Start of TEXT FOR ANALYSIS

Male Wistar albino rats (120–150 g), obtained from Harlan Olac (Bicester, UK), were used in all studies. Induction of the CYP1 family was achieved by administration of a single i.p. dose of Aroclor 1254 (500 mg/kg), the animals being killed on day 5 following administration. Hepatic post-mitochondrial (S9), microsomal and cytosolic fractions were prepared as previously described (Ioannides and Parke, 1975). Mutagenic activity was monitored using the Ames mutagenicity assay (Maron and Ames, 1983). When isolated microsomes were used, the activation system was supplemented with glucose 6-phosphate dehydrogenase (1 U/plate).

In order to assess whether theafulvins interact with the electrophilic intermediates of aflatoxin B₁, the Ames procedure was modified as previously described (Catterall et al., 1998). Initially, the bacteria, carcinogen and activation system were preincubated for 20 min in a shaking water bath at 37°C. Microsomal metabolism was terminated by the addition of 100 µl of menadione (900 µM) and a second 20 min preincubation was carried out in the presence of theafulvins. Top agar was added and the mixture was poured onto minimal agar plates that were incubated for 48 h at 37°C to allow revertants to develop into colonies.

End of TEXT FOR ANALYSIS

◆ **REQUIRED ACTIONS**:
1. List every published source cited in the methods passage, giving each as the author names and year shown.
2. Echo the part of the methods passage that opens with the words containing "In order to" and closes with "develop into colonies.".

Start of EXTRACTED ENTRIES

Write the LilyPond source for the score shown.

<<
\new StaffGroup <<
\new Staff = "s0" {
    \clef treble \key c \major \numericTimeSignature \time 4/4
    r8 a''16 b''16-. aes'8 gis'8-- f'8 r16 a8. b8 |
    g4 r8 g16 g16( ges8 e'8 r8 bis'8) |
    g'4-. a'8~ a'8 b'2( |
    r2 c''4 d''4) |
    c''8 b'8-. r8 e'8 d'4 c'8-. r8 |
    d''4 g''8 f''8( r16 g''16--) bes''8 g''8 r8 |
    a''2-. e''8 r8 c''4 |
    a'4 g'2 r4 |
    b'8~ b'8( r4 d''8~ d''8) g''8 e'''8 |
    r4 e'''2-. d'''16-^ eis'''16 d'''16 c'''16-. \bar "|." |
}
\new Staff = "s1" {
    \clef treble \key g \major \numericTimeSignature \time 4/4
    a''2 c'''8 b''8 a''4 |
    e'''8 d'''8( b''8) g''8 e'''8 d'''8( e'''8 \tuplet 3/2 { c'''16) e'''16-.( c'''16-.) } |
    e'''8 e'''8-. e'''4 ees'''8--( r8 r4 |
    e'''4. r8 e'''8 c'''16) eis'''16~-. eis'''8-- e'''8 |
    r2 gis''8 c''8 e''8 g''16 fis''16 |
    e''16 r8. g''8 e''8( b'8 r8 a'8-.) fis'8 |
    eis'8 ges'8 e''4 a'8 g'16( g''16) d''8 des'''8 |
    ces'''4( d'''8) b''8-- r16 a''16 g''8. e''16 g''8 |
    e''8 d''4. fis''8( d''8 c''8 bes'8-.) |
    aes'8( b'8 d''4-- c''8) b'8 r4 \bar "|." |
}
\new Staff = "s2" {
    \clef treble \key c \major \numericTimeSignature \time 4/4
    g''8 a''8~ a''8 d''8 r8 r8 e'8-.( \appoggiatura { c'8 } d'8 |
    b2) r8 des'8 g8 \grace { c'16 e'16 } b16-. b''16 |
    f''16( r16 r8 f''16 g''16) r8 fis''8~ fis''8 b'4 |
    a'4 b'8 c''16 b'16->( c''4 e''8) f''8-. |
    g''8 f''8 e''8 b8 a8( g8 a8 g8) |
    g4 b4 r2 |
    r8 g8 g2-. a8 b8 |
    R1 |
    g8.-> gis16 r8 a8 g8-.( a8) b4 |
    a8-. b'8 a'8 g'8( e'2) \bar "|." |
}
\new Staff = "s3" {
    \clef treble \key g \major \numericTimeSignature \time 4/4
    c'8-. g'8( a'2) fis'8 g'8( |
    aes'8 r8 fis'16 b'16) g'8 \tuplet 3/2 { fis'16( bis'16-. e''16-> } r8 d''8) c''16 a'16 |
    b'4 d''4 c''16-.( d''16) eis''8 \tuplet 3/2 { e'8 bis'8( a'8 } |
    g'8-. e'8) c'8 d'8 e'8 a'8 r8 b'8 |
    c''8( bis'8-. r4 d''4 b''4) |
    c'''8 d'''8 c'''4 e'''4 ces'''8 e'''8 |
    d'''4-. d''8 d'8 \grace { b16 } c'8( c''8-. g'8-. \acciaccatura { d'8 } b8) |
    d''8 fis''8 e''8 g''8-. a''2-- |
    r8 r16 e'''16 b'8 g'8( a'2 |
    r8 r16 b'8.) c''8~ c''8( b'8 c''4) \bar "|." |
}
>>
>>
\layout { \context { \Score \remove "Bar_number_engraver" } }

End of EXTRACTED ENTRIES

◆ **TASK-BY-TASK OUTPUTS**:
1.
Ioannides and Parke, 1975
Maron and Ames, 1983
Catterall et al., 1998

2.
In order to assess whether theafulvins interact with the electrophilic intermediates of aflatoxin B₁, the Ames procedure was modified as previously described (Catterall et al., 1998). Initially, the bacteria, carcinogen and activation system were preincubated for 20 min in a shaking water bath at 37°C. Microsomal metabolism was terminated by the addition of 100 µl of menadione (900 µM) and a second 20 min preincubation was carried out in the presence of theafulvins. Top agar was added and the mixture was poured onto minimal agar plates that were incubated for 48 h at 37°C to allow revertants to develop into colonies.